“Date the rate, marry the house”: The lure of refinancing when buying a home
“Date the rate, marry the house”: The lure of refinancing when buying a home
Existing home sales for July were way down, about 17% from a year ago, the National Association of Realtors reported Tuesday.
Home sales have been slow mostly because mortgage rates have been high. The average rate on a 30-year fixed has once again cracked 7%.
A familiar refrain is reentering the chat for would-be homebuyers: ”Well, you can always refinance.”
It’s been a very long time since mortgage rates were this high. Think the turn of this century, from the late 1990s through 2001. So you’d forgive homebuyers for already considering a refi even before, you know, the original fi.
“You hear a lot of folks in the industry talking about ‘date the rate, marry the house,'” said Mike Fratantoni, chief economist with the Mortgage Bankers Association. “You’re going to be in the house for a long period of time, but you may be in this mortgage for just a couple of years.”

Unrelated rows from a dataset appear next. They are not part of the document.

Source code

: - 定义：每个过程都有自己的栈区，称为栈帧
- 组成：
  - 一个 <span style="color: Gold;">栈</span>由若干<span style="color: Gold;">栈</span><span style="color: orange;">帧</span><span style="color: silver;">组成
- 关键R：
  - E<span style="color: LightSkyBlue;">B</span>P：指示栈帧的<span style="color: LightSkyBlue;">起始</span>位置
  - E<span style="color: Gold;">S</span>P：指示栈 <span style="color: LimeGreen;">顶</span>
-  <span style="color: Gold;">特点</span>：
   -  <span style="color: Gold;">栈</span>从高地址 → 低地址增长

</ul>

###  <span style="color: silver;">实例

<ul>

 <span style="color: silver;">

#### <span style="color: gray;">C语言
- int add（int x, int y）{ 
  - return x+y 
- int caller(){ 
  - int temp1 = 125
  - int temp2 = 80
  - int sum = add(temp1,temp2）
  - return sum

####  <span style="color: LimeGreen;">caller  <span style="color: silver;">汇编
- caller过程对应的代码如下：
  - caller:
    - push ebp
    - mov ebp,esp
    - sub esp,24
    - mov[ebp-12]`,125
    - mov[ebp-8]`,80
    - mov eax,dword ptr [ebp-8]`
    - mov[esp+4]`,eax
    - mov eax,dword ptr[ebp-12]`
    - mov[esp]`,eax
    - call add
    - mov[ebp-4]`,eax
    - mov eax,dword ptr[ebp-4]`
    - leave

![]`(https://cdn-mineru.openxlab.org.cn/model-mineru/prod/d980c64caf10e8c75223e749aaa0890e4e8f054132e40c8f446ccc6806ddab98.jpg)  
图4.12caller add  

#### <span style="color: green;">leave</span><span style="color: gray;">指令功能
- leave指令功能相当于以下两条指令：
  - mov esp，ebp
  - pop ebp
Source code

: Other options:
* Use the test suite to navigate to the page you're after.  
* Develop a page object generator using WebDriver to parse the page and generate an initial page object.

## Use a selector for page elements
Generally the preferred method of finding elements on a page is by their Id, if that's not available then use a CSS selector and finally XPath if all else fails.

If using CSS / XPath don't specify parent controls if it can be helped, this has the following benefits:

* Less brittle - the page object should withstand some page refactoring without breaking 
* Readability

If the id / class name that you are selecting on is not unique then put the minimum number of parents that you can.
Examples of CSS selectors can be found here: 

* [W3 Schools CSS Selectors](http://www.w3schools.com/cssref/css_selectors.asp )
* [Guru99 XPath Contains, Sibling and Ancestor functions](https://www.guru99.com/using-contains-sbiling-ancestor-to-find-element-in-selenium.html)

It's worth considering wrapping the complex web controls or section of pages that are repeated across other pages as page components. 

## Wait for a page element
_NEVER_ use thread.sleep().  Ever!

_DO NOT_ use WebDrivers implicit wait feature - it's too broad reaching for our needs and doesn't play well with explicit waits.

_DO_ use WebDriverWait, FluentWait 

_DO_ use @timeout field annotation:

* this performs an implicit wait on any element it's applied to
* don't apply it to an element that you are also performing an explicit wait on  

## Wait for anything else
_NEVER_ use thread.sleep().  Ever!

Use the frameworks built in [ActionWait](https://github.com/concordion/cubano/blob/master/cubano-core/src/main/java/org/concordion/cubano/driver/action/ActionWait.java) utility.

Date the rate, marry the house, aka eat the high monthly payment to get a foot in the door and then refinance after the Federal Reserve declares inflation officially whipped.
“So if you can find a home that you like, you can afford it, and then plus you have the option down the road of potential refinance if rates drop, that’s a pretty good combination,” Fratantoni said.
And if rates don’t drop, well, you still have the house with a 30-year fixed mortgage.
There’s even date the rate, marry the house memes on housing social media. Sacramento real estate agent Erin Stumpf isn’t a fan.
“I think it’s a little misleading,” she said. “The market fluctuates all the time.”
Stumpf said even if mortgages get cheaper, so might homes, which would complicate a refi. And she’s still scarred from that “you can always refinance” mantra that contributed to the foreclosure crisis.
“You know, 2007 was 16 years ago. I think that maybe has faded a bit from people’s memories a little bit more, but I certainly remember what it was like,” Stumpf said.
The good news is borrowers are much better credit risks than they were in the late 2000s, and banks are much more choosy about who gets a mortgage in the first place.